◆ **Work instructions**:
Quote every line of text from all of the items below verbatim, and leave the pictures out of your answer.

◆ **Supplied information**:
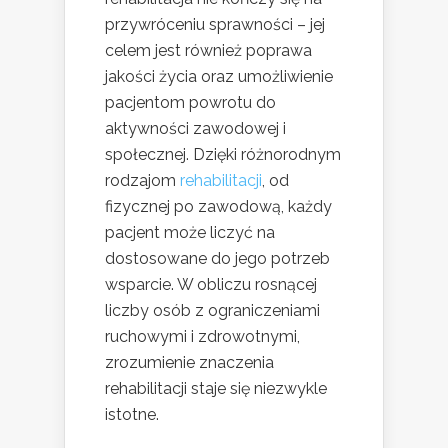
przywróceniu sprawności – jej
celem jest również poprawa
jakości życia oraz umożliwienie
pacjentom powrotu do
aktywności zawodowej i
społecznej. Dzięki różnorodnym
rodzajom
rehabilitacji
, od
fizycznej po zawodową, każdy
pacjent może liczyć na
dostosowane do jego potrzeb
wsparcie. W obliczu rosnącej
liczby osób z ograniczeniami
ruchowymi i zdrowotnymi,
zrozumienie znaczenia
rehabilitacji staje się niezwykle
istotne.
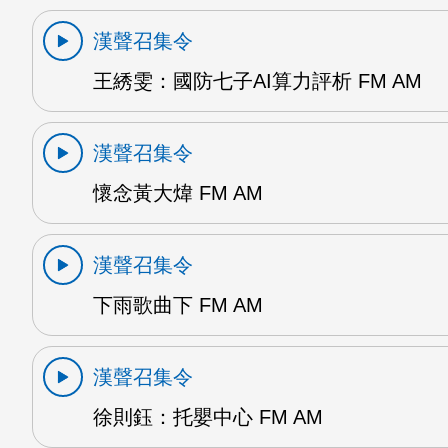
漢聲召集令
王綉雯：國防七子AI算力評析 FM AM
漢聲召集令
懷念黃大煒 FM AM
漢聲召集令
下雨歌曲下 FM AM
漢聲召集令
徐則鈺：托嬰中心 FM AM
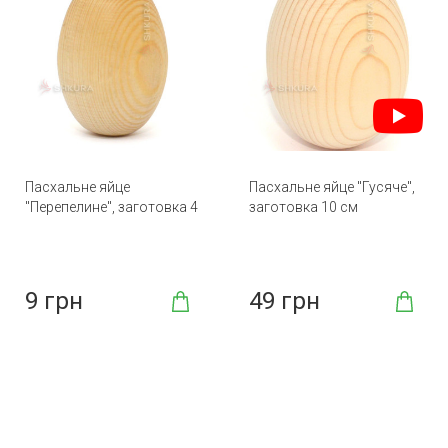
Пасхальне яйце
Пасхальне яйце "Гусяче",
"Перепелине", заготовка 4
заготовка 10 см
см
9 грн
49 грн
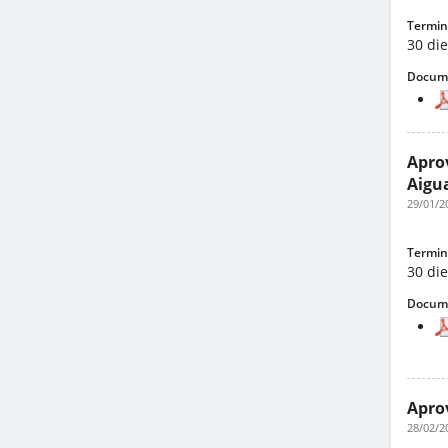
Termini
30 di
Docume
Aprov
Aigua
29/01/2
Termini
30 die
Docume
Aprov
28/02/2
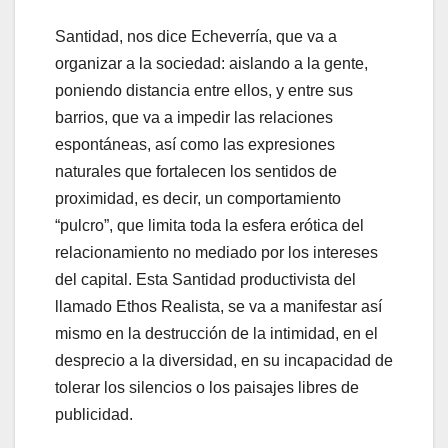
Santidad, nos dice Echeverría, que va a
organizar a la sociedad: aislando a la gente,
poniendo distancia entre ellos, y entre sus
barrios, que va a impedir las relaciones
espontáneas, así como las expresiones
naturales que fortalecen los sentidos de
proximidad, es decir, un comportamiento
“pulcro”, que limita toda la esfera erótica del
relacionamiento no mediado por los intereses
del capital. Esta Santidad productivista del
llamado Ethos Realista, se va a manifestar así
mismo en la destrucción de la intimidad, en el
desprecio a la diversidad, en su incapacidad de
tolerar los silencios o los paisajes libres de
publicidad.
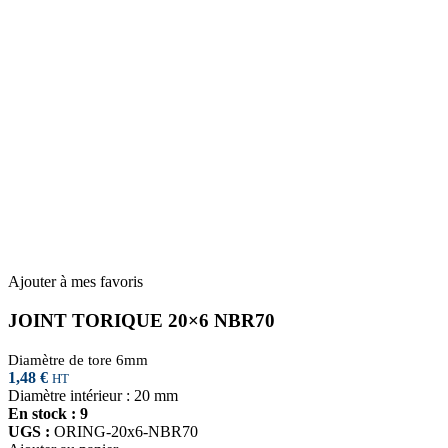
Ajouter à mes favoris
JOINT TORIQUE 20×6 NBR70
Diamètre de tore 6mm
1,48
€
HT
Diamètre intérieur : 20 mm
En stock : 9
UGS :
ORING-20x6-NBR70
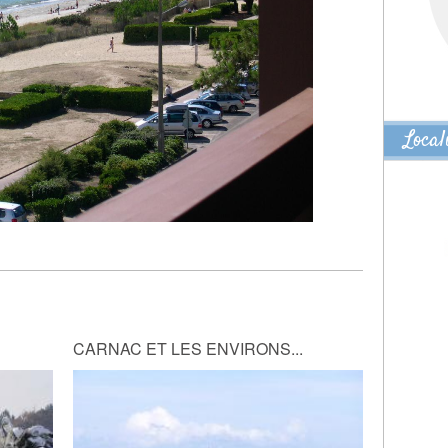
Local
CARNAC ET LES ENVIRONS...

◆ **Exercise output**:
przywróceniu sprawności – jej
celem jest również poprawa
jakości życia oraz umożliwienie
pacjentom powrotu do
aktywności zawodowej i
społecznej. Dzięki różnorodnym
rodzajom
rehabilitacji
, od
fizycznej po zawodową, każdy
pacjent może liczyć na
dostosowane do jego potrzeb
wsparcie. W obliczu rosnącej
liczby osób z ograniczeniami
ruchowymi i zdrowotnymi,
zrozumienie znaczenia
rehabilitacji staje się niezwykle
istotne.
漢聲召集令
王綉雯：國防七子AI算力評析 FM AM
漢聲召集令
懷念黃大煒 FM AM
漢聲召集令
下雨歌曲下 FM AM
漢聲召集令
徐則鈺：托嬰中心 FM AM
Пасхальне яйце
Пасхальне яйце "Гусяче",
"Перепелине", заготовка 4
заготовка 10 см
см
9 грн
49 грн
Termini
30 di
Docume
Aprov
Aigua
29/01/2
Termini
30 die
Docume
Aprov
28/02/2
Santidad, nos dice Echeverría, que va a
organizar a la sociedad: aislando a la gente,
poniendo distancia entre ellos, y entre sus
barrios, que va a impedir las relaciones
espontáneas, así como las expresiones
naturales que fortalecen los sentidos de
proximidad, es decir, un comportamiento
“pulcro”, que limita toda la esfera erótica del
relacionamiento no mediado por los intereses
del capital. Esta Santidad productivista del
llamado Ethos Realista, se va a manifestar así
mismo en la destrucción de la intimidad, en el
desprecio a la diversidad, en su incapacidad de
tolerar los silencios o los paisajes libres de
publicidad.
Ajouter à mes favoris
JOINT TORIQUE 20×6 NBR70
Diamètre de tore 6mm
1,48
€
HT
Diamètre intérieur : 20 mm
En stock : 9
UGS :
ORING-20x6-NBR70
Local
CARNAC ET LES ENVIRONS...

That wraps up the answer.